Mon 29 Jun 2026 | 09:45 AM
File Photo - Strait of Hormuz
File Photo - Strait of Hormuz
Basant Ahmed

Crude prices may be back near levels seen before the Iran war, but the surge in oil exports from the Middle East following the reopening of the Strait of Hormuz is creating a chaotic market that could take months to settle, Reuters reported.

The steep slide in Brent crude back to pre-war levels of around $73 a barrel following the U.S.-Iran interim deal might, ​at first glance, suggest business as usual has returned to the world’s most important oil and gas hub. The narrow waterway, which once carried about a fifth of global oil and ‌gas, had been effectively paralysed by conflict for more than 100 days.

But beneath the surface, the market is anything but orderly. What looks like normality is a system trying to reboot all at once.

First, there’s the race to liberate trapped volumes. Dozens of tankers stranded inside the Gulf during the war have rushed to leave in recent days.

U.S. Energy Secretary Chris Wright said flows briefly exceeded pre-war levels of around 20 million barrels per day, though ship-tracking data suggests overall traffic remains far below the roughly 125 daily crossings seen ​before the conflict.

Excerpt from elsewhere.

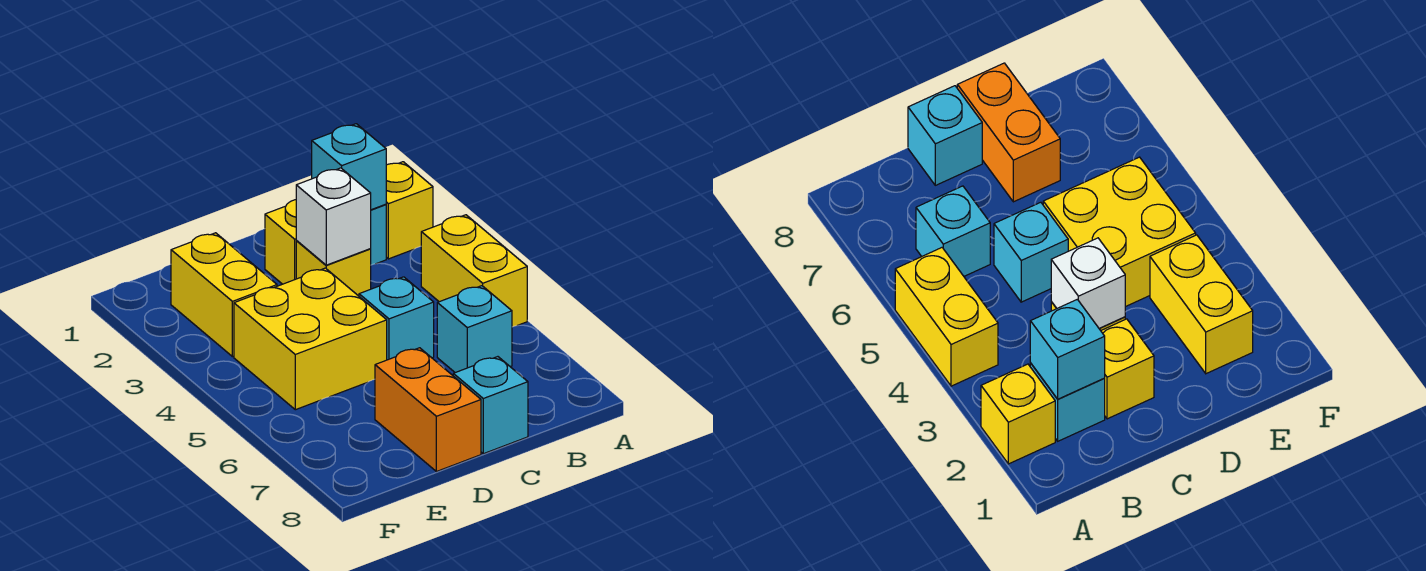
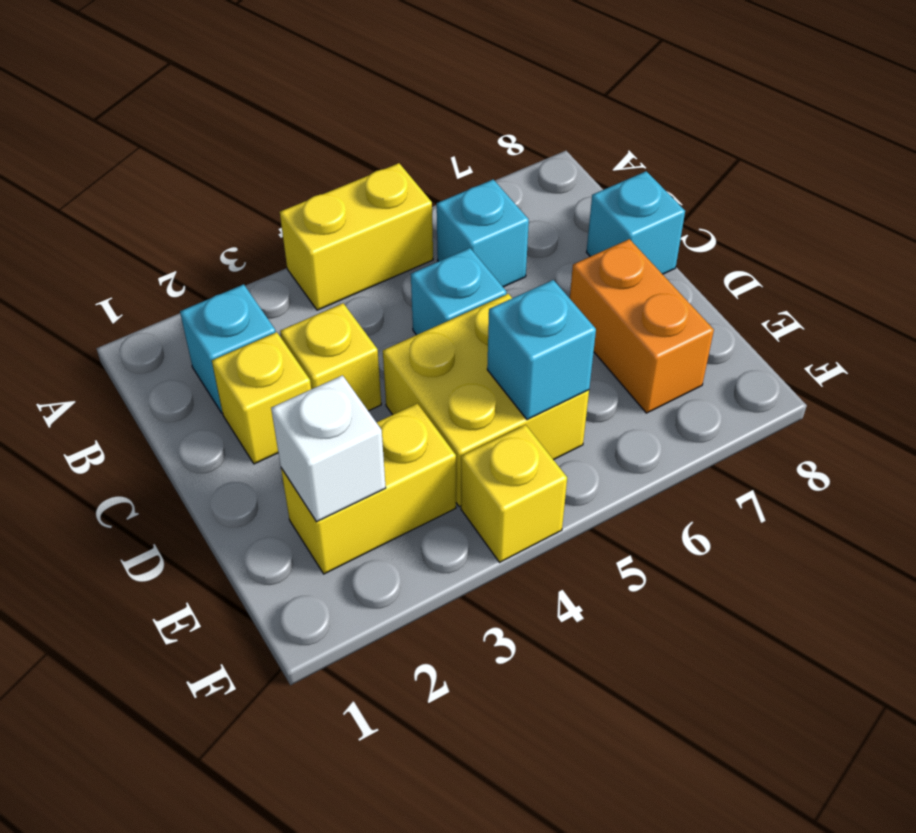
yellow 1x1 brick [386,162,433,259] -> yellow 1x1 brick moved to [461,425,567,562]
cyan 1x1 brick [312,124,386,210] -> cyan 1x1 brick moved to [487,280,596,420]
white 1x1 brick [296,168,371,265] -> white 1x1 brick moved to [271,375,386,522]
orange 1x2 brick [375,348,481,472] -> orange 1x2 brick turned to [570,239,714,413]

Some vessels appear to be disabling tracking systems during transit, further clouding the picture.

Whatever the precise numbers, one thing is clear: more Middle Eastern oil is hitting the market.

But clearing outbound cargo ​is only half the equation.

Inbound tankers are needed to load crude sitting in onshore storage, a key step in allowing producers to restart fields and refineries shut during ⁠the war. Without that inflow of vessels, the recovery in supply cannot proceed smoothly.

This dynamic is particularly acute for producers such as Kuwait, Iraq, Bahrain and Qatar, which have few, if any alternative export routes.

The constraint should ​be short-lived. Consultancy Rystad Energy estimates that shut-in production across the Gulf fell to 9.6 million bpd by mid-June from 11.7 million bpd three weeks earlier, and the region is now expected to return to pre-war output by December.

Perhaps ​an even bigger factor complicating the supply outlook is Iran. Tehran is expected to quickly ramp up oil production after the U.S. suspended most sanctions restricting Iran's oil exports and sales.

Iran's oil output could reach 3.3 million bpd by year-end, above pre-conflict levels, if the sanctions relief stays in place, according to Rystad.

Logistics aside, a flood of oil appears likely to hit markets.